**TASK DETAILS**
Put every line of the records below into a numbered list, skipping blank lines and leaving out the pictures.

+---+

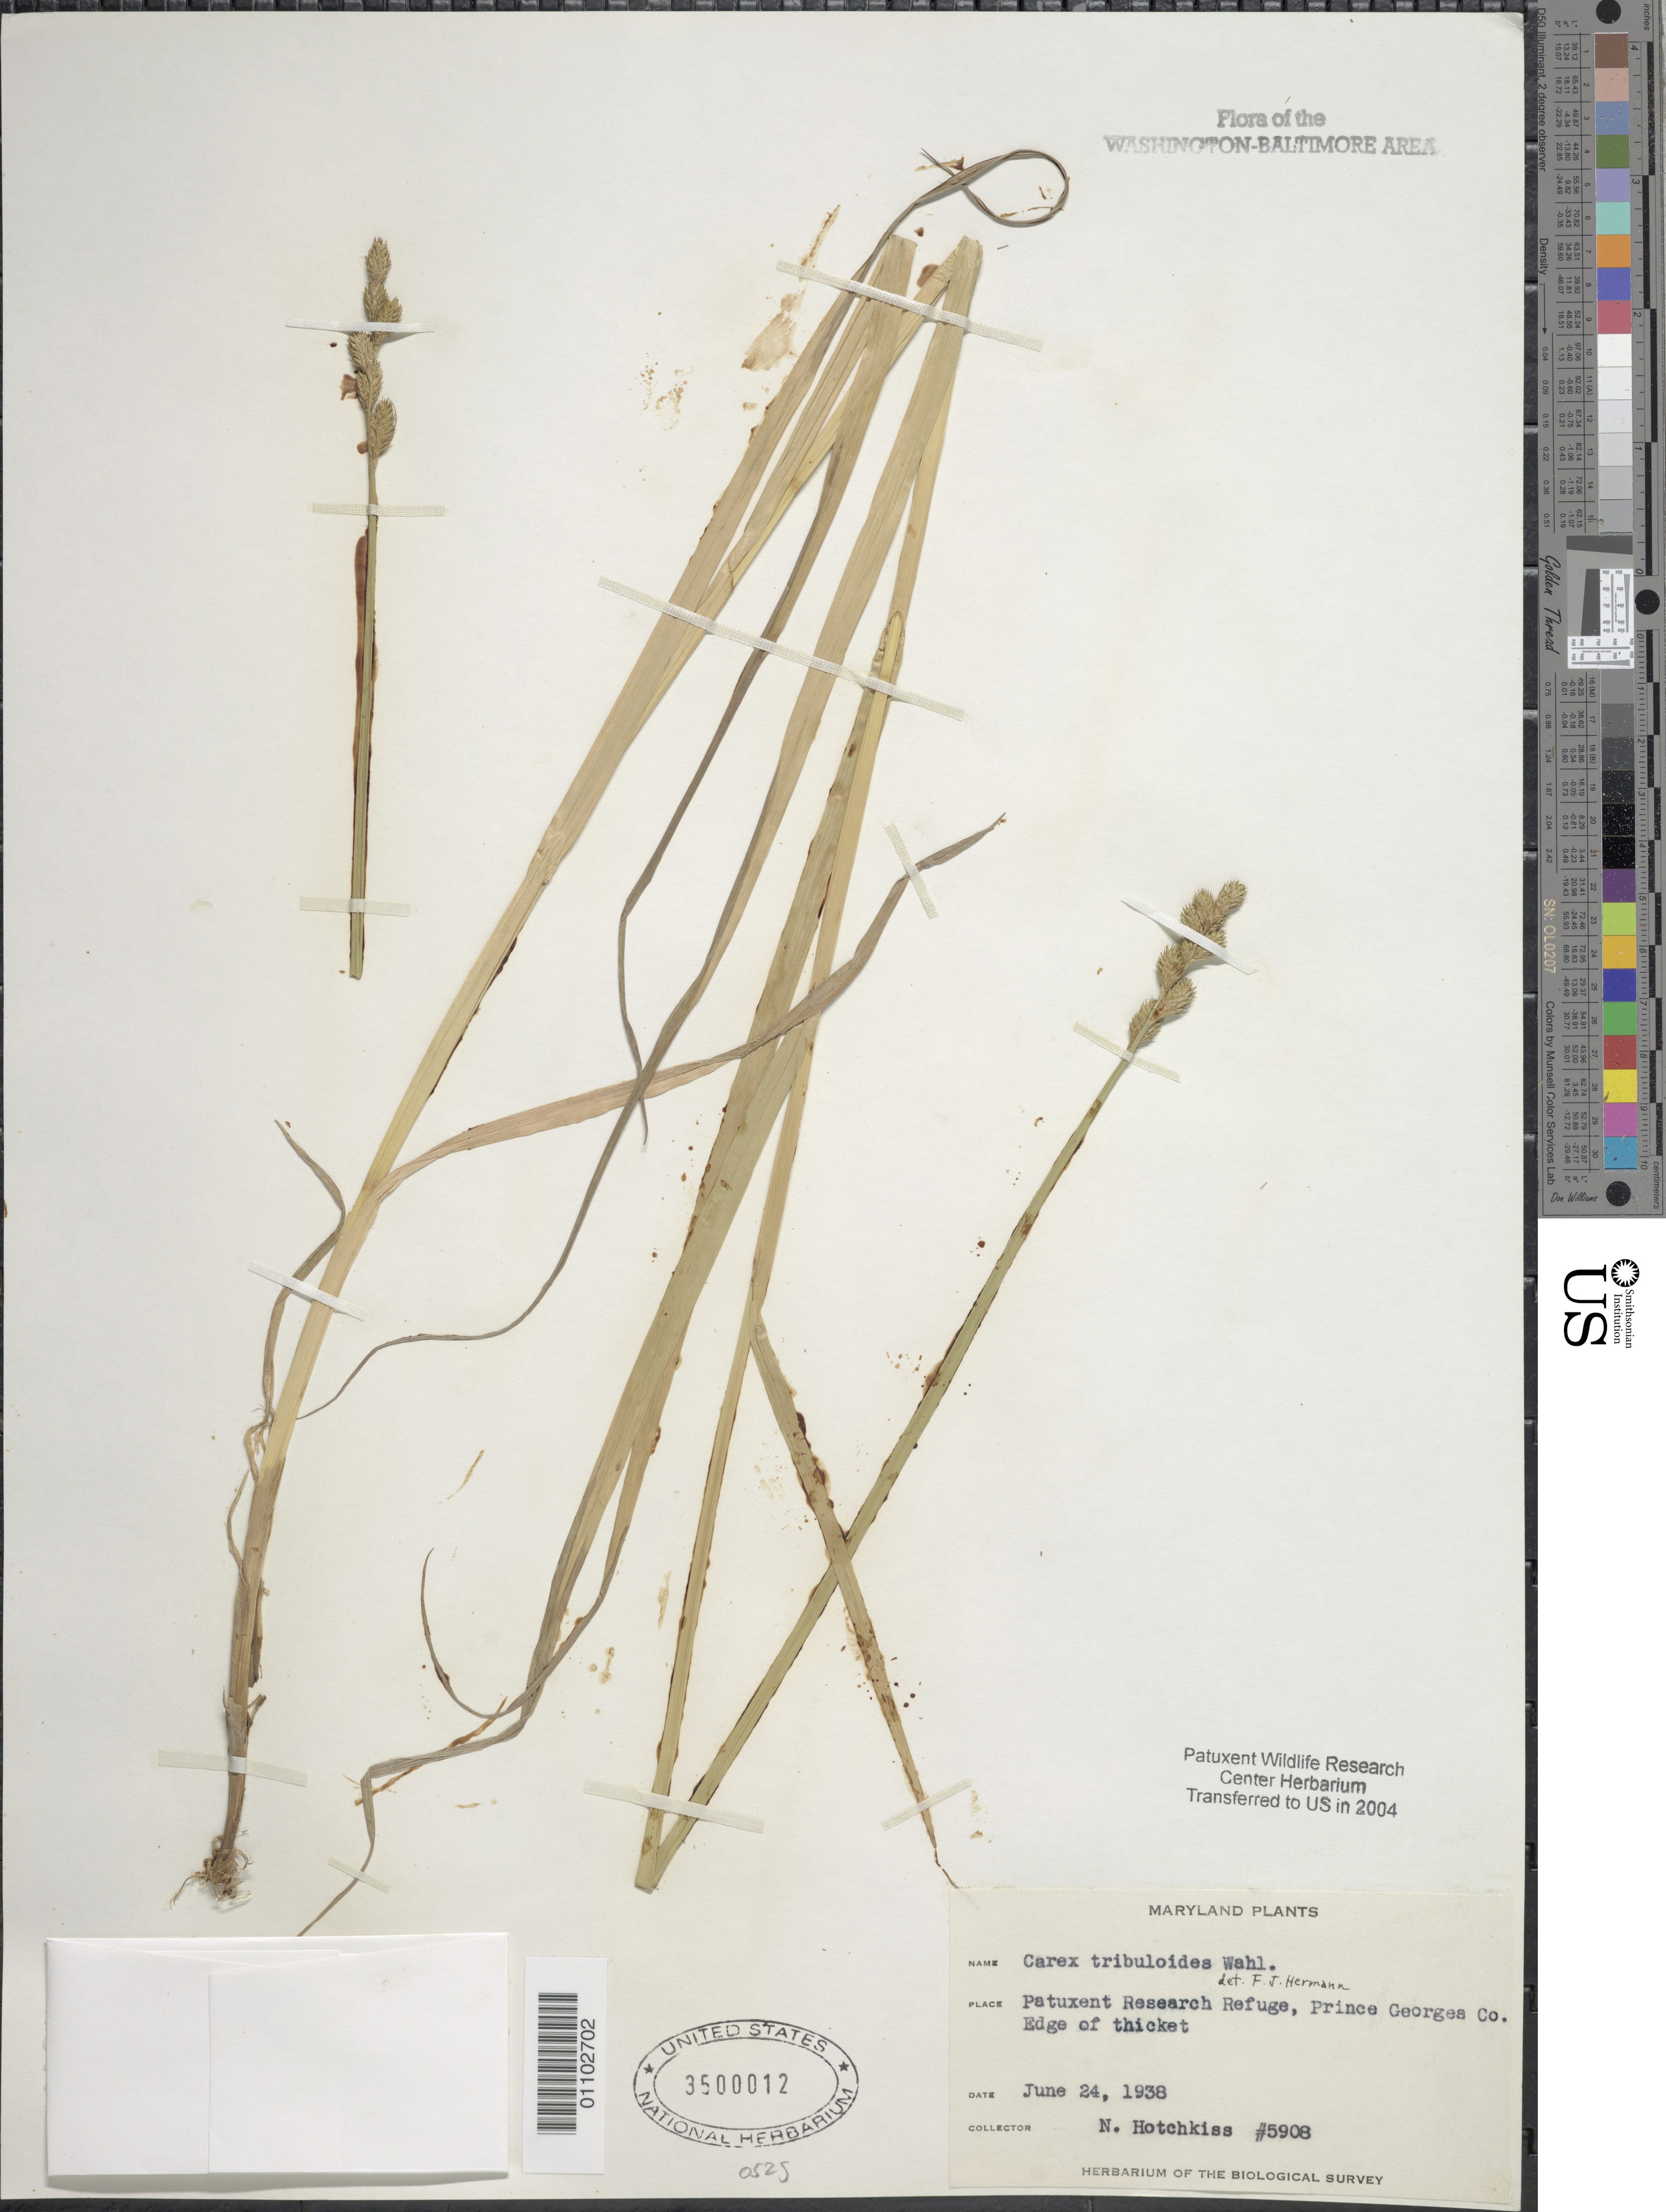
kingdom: Plantae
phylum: Tracheophyta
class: Liliopsida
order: Poales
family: Cyperaceae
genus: Carex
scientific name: Carex tribuloides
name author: Wahlenb.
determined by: Hermann, F. J.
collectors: N. Hotchkiss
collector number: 5908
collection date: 1938-06-24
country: United States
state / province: Maryland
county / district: Prince George's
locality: Patuxent Research Refuge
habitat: Edge of thicket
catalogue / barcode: US 3500012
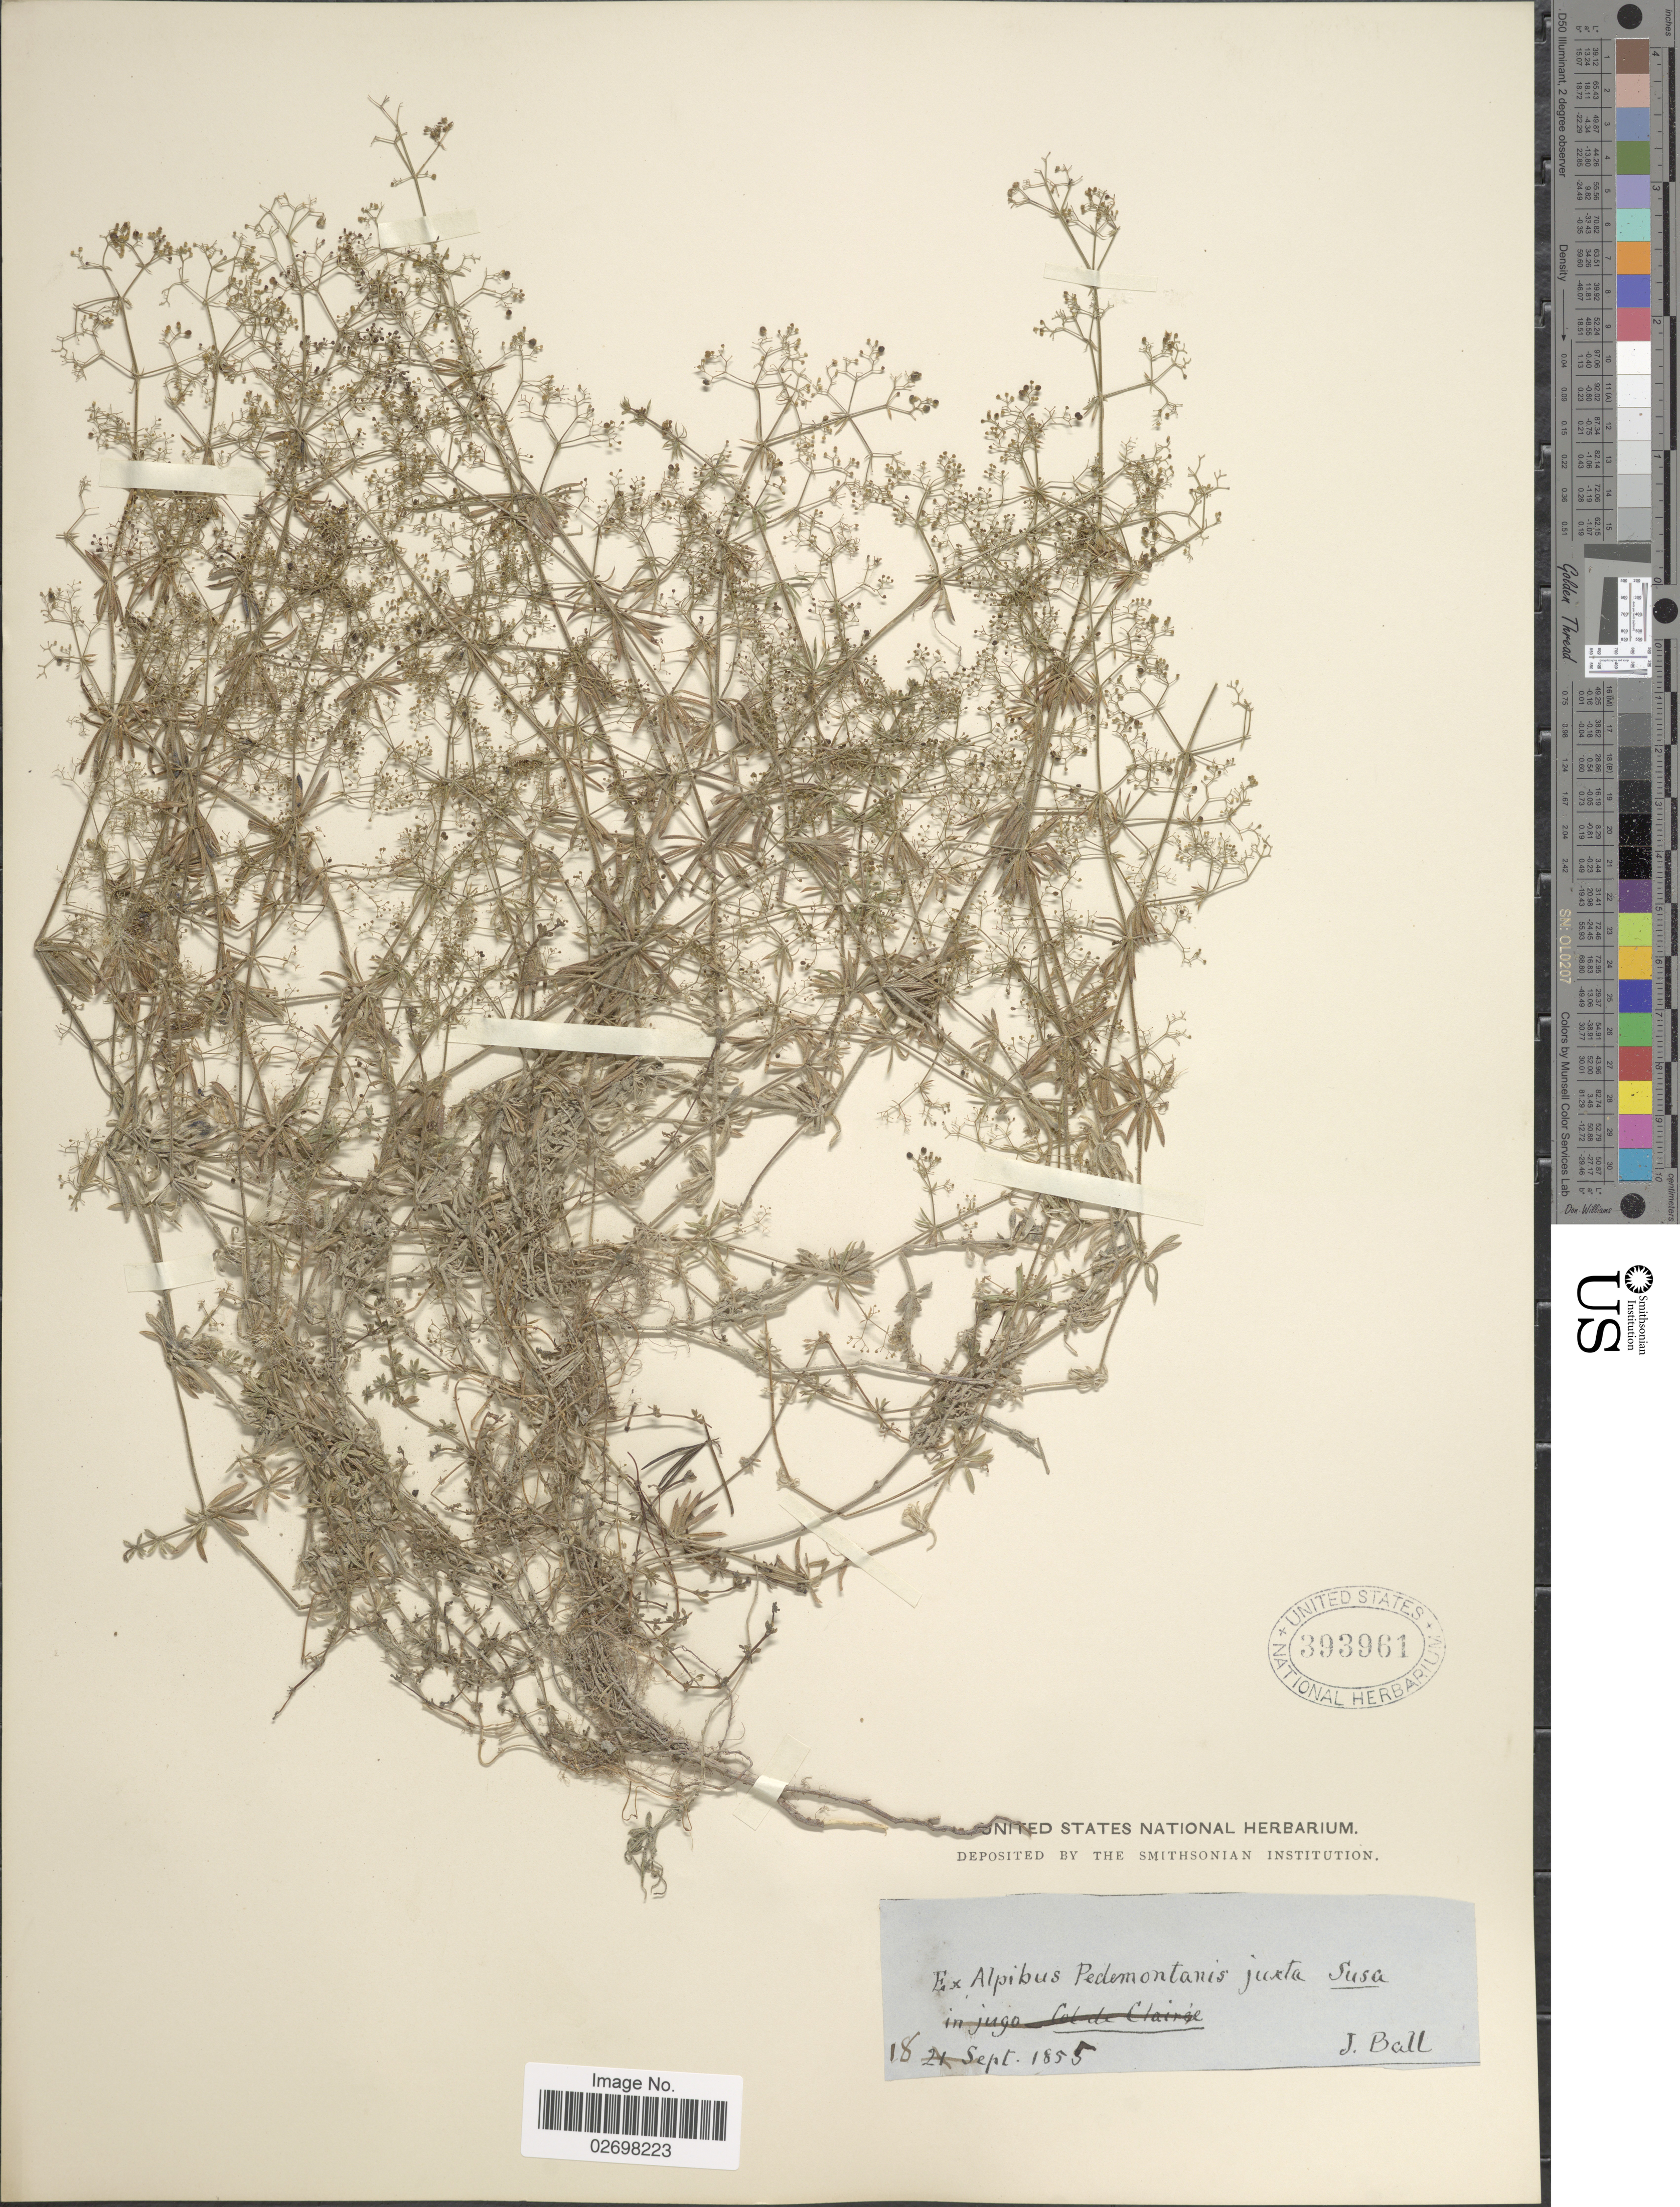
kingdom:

+---+

**RESULT OF THE EXERCISE**
1. kingdom: Plantae
2. phylum: Tracheophyta
3. class: Liliopsida
4. order: Poales
5. family: Cyperaceae
6. genus: Carex
7. scientific name: Carex tribuloides
8. name author: Wahlenb.
9. determined by: Hermann, F. J.
10. collectors: N. Hotchkiss
11. collector number: 5908
12. collection date: 1938-06-24
13. country: United States
14. state / province: Maryland
15. county / district: Prince George's
16. locality: Patuxent Research Refuge
17. habitat: Edge of thicket
18. catalogue / barcode: US 3500012
19. kingdom:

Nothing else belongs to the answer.